Нет, я хорошо понимал своего друга Николая Бирюкова. Я сочувствовал ему. Обидно, конечно: пел-пел, солировал в концертах, вот такущими буквами фамилию печатали на афишах — и н'a тебе. Такое каждому будет обидно…
И еще, догадался я, Кольке немного завидно, что теперь вместо него пою я. И мне, а не ему хлопает публика. И даже цветы иногда преподносят.
На его месте я бы, наверное, тоже позавидовал.
А насчет того, что не у всех мальчиков сохраняются голоса, это правда.
Я ведь нарочно притворился, будто не знаю. Я уже давно знал, что такое мутация.
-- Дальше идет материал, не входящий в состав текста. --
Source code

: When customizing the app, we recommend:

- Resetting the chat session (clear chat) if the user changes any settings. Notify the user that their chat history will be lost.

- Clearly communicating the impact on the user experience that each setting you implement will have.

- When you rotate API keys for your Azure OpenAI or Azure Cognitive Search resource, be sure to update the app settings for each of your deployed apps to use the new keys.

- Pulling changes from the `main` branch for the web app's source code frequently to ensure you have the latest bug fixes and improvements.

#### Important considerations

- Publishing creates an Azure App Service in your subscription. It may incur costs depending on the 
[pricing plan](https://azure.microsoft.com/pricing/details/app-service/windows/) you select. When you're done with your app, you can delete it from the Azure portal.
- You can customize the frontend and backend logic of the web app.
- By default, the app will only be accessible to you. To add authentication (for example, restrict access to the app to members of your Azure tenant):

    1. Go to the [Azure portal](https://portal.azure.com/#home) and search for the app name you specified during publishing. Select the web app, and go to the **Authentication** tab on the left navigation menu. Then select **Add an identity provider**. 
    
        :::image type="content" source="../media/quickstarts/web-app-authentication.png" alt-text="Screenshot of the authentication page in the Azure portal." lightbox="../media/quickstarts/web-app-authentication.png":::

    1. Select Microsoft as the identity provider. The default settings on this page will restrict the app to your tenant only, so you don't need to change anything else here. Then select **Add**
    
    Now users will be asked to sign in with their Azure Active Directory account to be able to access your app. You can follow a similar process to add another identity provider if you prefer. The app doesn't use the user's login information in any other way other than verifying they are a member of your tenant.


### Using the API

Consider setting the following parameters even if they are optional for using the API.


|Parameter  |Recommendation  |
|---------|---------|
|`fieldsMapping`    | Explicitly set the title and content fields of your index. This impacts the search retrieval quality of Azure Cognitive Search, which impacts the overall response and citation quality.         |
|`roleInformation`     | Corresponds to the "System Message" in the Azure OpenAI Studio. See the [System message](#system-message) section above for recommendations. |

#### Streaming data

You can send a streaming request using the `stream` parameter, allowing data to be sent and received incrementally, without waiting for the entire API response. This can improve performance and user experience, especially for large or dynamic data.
Мне об этом еще во втором классе один малый поведал.
Один на тысячу? Ну, это он, Колька, просто загнул для красного словца. Для страху. А хоть бы и один на тысячу… Мне-то известно, кто им окажется, этот один на тысячу…
— Гляди-ка, — сказал Николай.
По переулку неторопливо шагал знакомый нам стриженый парень. А рядом с ним, навострив уши, бряцая медалями, вышагивал черно-желтый громадный пес. Шли прочь от рынка.
Значит, так и не удалось хозяину продать собаку. Должно быть, слишком дорого запрашивал.
Как же он теперь, этот парень, обойдется без денег, которые ему позарез нужны? Или если ему ехать в такие места, куда не берут с собаками? Если на него соседи заявление в милицию подали? Вот ведь задача какая…
Однако мне показалось, что этот идущий по улице парень не слишком убит. Лицо его было по-прежнему озабоченным. Но выражение отчаянной тоски вроде бы исчезло из глаз, и потому у него был теперь уже не такой мрачный вид, как тогда, когда он стоял у забора, а наоборот — лицо парня было сейчас ясным и добрым.
А этот могучий черно-желтый пес, сдержанно и послушно шагавший у его ноги, вдруг ни с того, ни с сего гавкнул во весь голос, вскочил на задние лапы, а передние лапы положил хозяину на плечо и лизнул его в щеку розовым длинным языком.
— Надо же! — восхитился Колька.
Меня вызвали к директору прямо с урока, с истории.
Недоумевая, зачем бы это, я подошел к высокой двери, постучал, вошел. И остолбенел.
Вот тебя вызывают к директору, ты стучишься, входишь в знакомый кабинет. Директор восседает за своим директорским письменным столом. А рядом в кресле как ни в чем не бывало сидит классик. Ну, допустим, Бетховен.